Gölcük’ün güzelliklerine doyamıyorum. Tabiatın türlü nimetleri burada bir araya gelmiş. Her şey kendi mevcudiyetinden son derece emin ve memnun. Bu memnuniyet insanın gönlüne bir güzellik hissi olarak yansıyor.
Bir güzellik hissini yaşamak varoluşun derinden duyulmasını gerekli kılar. Gölcük’te hissettiğim bu derin huzuru, onun terkibini meydana getiren şeylerdeki birlik hâlinde buluyorum. Buradan bir çiçek dahi kaldırılsa sanki bu terkip bozuluverecekmiş gibi geliyor bana.

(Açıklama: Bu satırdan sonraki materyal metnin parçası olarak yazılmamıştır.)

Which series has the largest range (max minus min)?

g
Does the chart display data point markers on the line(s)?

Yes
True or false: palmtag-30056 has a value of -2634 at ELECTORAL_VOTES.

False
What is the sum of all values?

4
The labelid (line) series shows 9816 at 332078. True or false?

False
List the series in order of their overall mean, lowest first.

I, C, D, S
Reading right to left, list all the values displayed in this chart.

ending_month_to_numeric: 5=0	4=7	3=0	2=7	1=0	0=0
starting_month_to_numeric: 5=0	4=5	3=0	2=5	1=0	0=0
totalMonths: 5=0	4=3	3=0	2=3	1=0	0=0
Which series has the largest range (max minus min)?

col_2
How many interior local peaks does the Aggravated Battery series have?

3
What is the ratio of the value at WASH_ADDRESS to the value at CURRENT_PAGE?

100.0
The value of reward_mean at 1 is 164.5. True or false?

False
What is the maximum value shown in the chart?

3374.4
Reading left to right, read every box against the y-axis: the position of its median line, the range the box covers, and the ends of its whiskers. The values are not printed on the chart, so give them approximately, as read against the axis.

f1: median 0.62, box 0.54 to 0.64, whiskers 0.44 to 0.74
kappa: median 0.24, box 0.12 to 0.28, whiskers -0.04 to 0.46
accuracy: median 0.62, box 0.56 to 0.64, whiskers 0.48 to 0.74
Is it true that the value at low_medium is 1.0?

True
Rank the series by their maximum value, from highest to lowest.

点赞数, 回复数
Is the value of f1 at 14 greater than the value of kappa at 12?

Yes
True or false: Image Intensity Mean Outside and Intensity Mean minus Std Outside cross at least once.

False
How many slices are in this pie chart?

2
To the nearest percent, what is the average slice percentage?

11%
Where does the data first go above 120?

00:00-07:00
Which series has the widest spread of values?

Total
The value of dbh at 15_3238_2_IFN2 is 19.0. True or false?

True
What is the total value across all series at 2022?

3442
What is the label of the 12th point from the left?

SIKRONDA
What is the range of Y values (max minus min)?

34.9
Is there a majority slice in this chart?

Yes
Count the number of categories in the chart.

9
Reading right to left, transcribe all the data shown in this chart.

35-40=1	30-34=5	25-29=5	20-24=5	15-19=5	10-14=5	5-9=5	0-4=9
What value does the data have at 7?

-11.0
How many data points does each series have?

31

Burada her şey emin bir beraberlik içinde Gölcük’ün güzelliğini meydana getiriyor. Bundan ilhamla toprağı, dağı, taşı, gölü, göl hayvanlarını, ormanları, çiçekleri ve onların mevcudiyetini derinden hissediyorum bugün. Masmavi göğün altında ve bir bahar gününde güneşin huzur verici sıcaklığını tenimde duyuyorum.
Derinden yükselen bir huzura bırakıyorum kendimi. Gölcük’te hemen her zaman olduğu gibi yine mutlu vakitler geçiriyorum. Bu derin ve huzur verici güzellikte tabiatın ve kuşların sesiyle rahatlıyorum. Gölden ve çevresinden bana yansıyan birlik hâlini duyuyorum bugün.
Gölcük, tabiatın bu âhenkli birlikteliğinin meydana getirdiği eşsiz bir mücevher gibi dolduruyor hayatı. Varlığından emin, güzelliğinden emin ve kendisine duyulan sevgiden emin… Gölcük bu sevgiyi yansıtan bir ayna gibi gönlümü dolduruyor ve beni derin bir huzur hâline sevk ediyor.